What are the key developments happening in electronic power supplies and semiconductors?
In order to drive any electrical or electronic gadget, you need a power supply which is actually a power adaptor. In 1970s, all the power supplies were built using linear transformers. Later, when high-voltage transistors came into the market, they could actually build discrete electronic power supplies which were smaller and lighter but very complex. In 1994, the complexity was dramatically reduced by integrating these components in the form of a semiconductor IC.

Energy efficiency is the major trend in power supply design. The transformers are phasing out because these typically show only 30 per cent efficiency. So in the next couple of years you will not be able to buy transformers easily. Technologies like ‘EcoSmart’ help create more and more energy-efficient devices.

Another important development is the standby power requirement for external power supply, which has become mandatory in all of Europe, Australia, New Zealand and China. Associations are working to extend these standards to cover newer products.

Creating smaller, lighter and efficient power supplies is what everyone is talking about. This has led to a lot of integration in semiconductors. Many features and functionalities are getting integrated onto a single chip, except for the functions related to safety like electromagnetic interference (EMI) filters and energy storage transformers. At the same time, the size of the chip and price are important. Integration also reduces the power supply design time because it is a lot simpler to design with minimal components. Most of the complexity is inside the chip.

How does EcoSmart technology help in bringing more efficiency to the power supply?
A power supply is normally designed to work with maximum efficiency at a particular load. That is why you cannot charge your mobile phone with your TV power supply or vice versa.
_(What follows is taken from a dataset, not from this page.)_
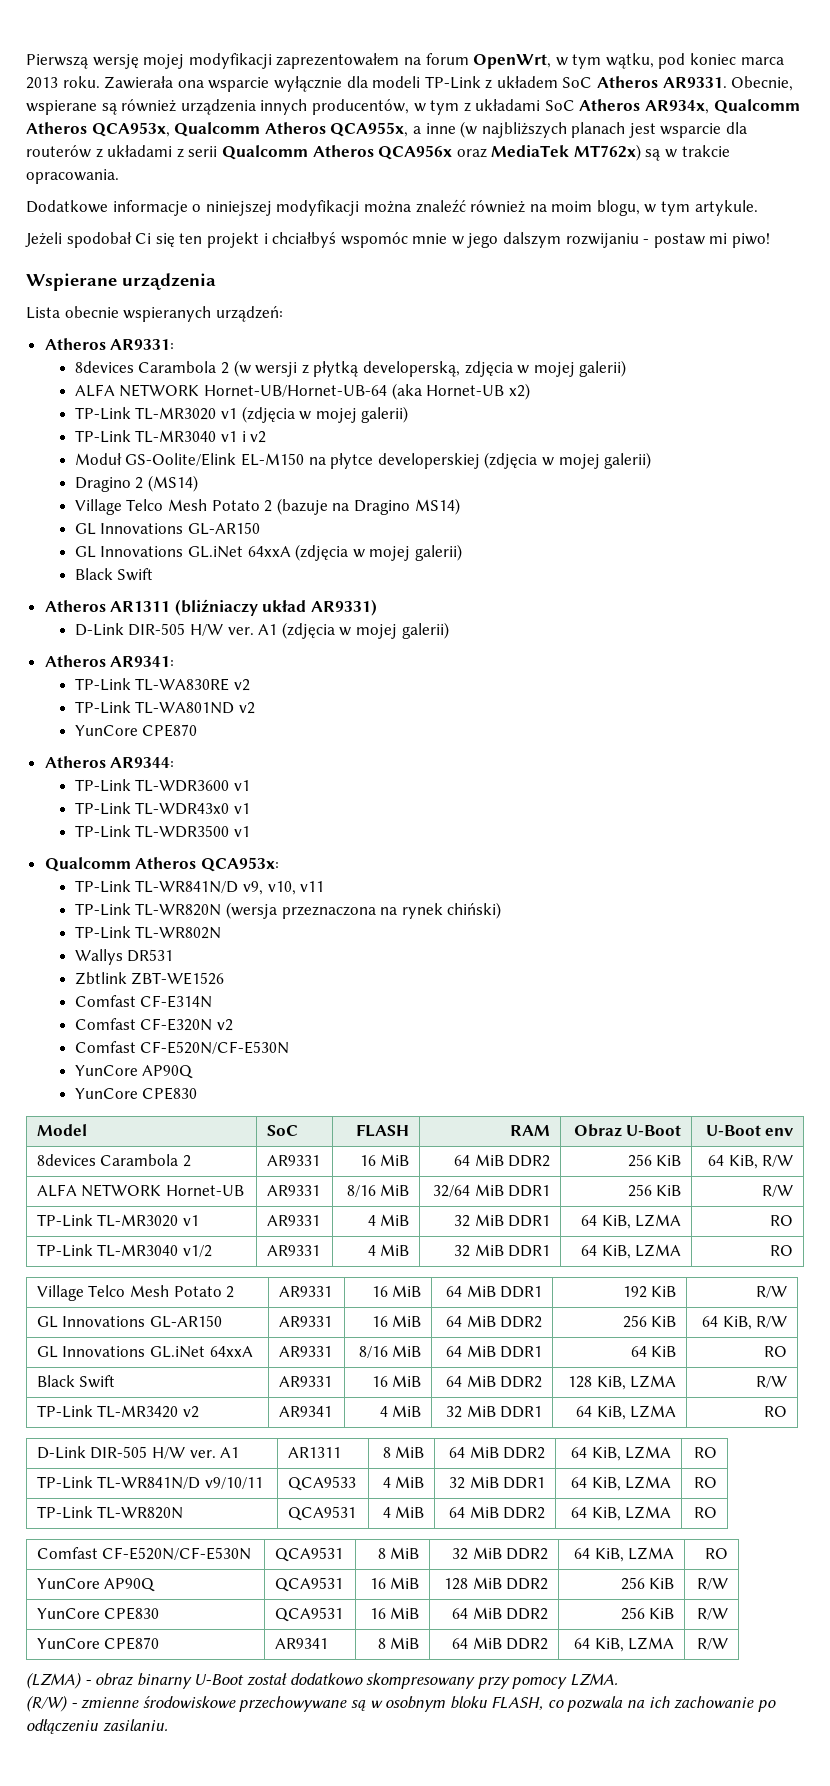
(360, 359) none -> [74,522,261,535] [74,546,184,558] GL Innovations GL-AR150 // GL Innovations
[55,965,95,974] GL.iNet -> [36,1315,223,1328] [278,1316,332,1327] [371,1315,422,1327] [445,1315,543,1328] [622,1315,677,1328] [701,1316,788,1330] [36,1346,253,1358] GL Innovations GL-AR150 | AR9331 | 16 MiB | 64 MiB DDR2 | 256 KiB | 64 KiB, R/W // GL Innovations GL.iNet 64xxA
EcoSmart technology includes an extra circuitry on the chip that senses when a power supply is in a low-power (no-load or standby) state and provides controlled output with a mechanism called ‘On-Off’ rather than pulse-width modulation (PWM) used in switching power supplies.

PWM works perfectly for large loads and more of constant-load situations. But when you start reducing the load, the pulse width becomes smaller and smaller. This leads to two types of losses—switching loss and induction loss. At level ‘0’ (no load), the efficiency drops significantly as the power supply design is optimised for full-load (maximum load) condition.

The On-Off technology is designed such that for every cycle, true power is delivered. If you don’t need power, the cycle is eliminated. So it intelligently monitors the output voltage and controls the on-off for complete cycles. That means for no load, there will be no switching, hence no losses.